## Aim of the task
Please count the lines in the listing below that contain the string "When", matching case exactly, and give only that number.

## Source records
* Start *
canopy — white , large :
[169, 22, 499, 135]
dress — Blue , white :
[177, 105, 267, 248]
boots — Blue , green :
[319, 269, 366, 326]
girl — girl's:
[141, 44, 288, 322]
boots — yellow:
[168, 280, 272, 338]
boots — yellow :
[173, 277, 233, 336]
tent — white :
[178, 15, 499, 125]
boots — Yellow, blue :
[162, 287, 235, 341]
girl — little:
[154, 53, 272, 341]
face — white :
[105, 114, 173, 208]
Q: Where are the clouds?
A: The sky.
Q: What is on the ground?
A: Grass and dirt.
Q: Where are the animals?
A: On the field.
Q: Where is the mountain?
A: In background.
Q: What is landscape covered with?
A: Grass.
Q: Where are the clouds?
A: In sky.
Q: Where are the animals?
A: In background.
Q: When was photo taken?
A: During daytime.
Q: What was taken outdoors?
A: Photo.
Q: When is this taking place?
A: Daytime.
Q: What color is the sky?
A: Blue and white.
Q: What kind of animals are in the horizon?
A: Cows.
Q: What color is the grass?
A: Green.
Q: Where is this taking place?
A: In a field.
* End *
* Start *
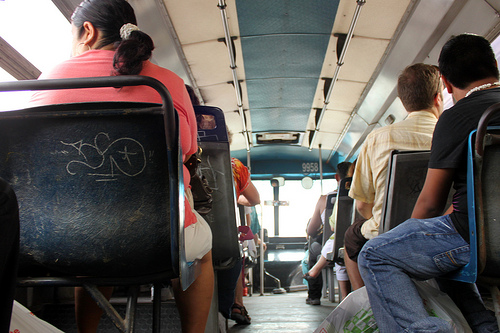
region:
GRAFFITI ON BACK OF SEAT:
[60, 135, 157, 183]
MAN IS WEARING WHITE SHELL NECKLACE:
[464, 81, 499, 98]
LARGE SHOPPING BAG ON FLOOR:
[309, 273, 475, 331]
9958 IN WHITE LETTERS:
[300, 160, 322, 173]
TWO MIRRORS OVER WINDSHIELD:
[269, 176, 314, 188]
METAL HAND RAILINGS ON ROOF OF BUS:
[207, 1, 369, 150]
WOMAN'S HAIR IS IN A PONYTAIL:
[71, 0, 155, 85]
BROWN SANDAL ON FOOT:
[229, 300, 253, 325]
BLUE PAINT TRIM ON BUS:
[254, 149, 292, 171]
* End *
* Start *
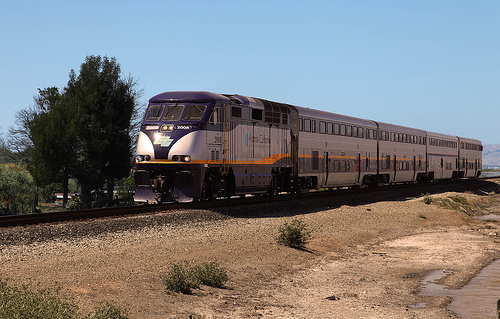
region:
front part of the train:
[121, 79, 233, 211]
* End *
## Result of this task
2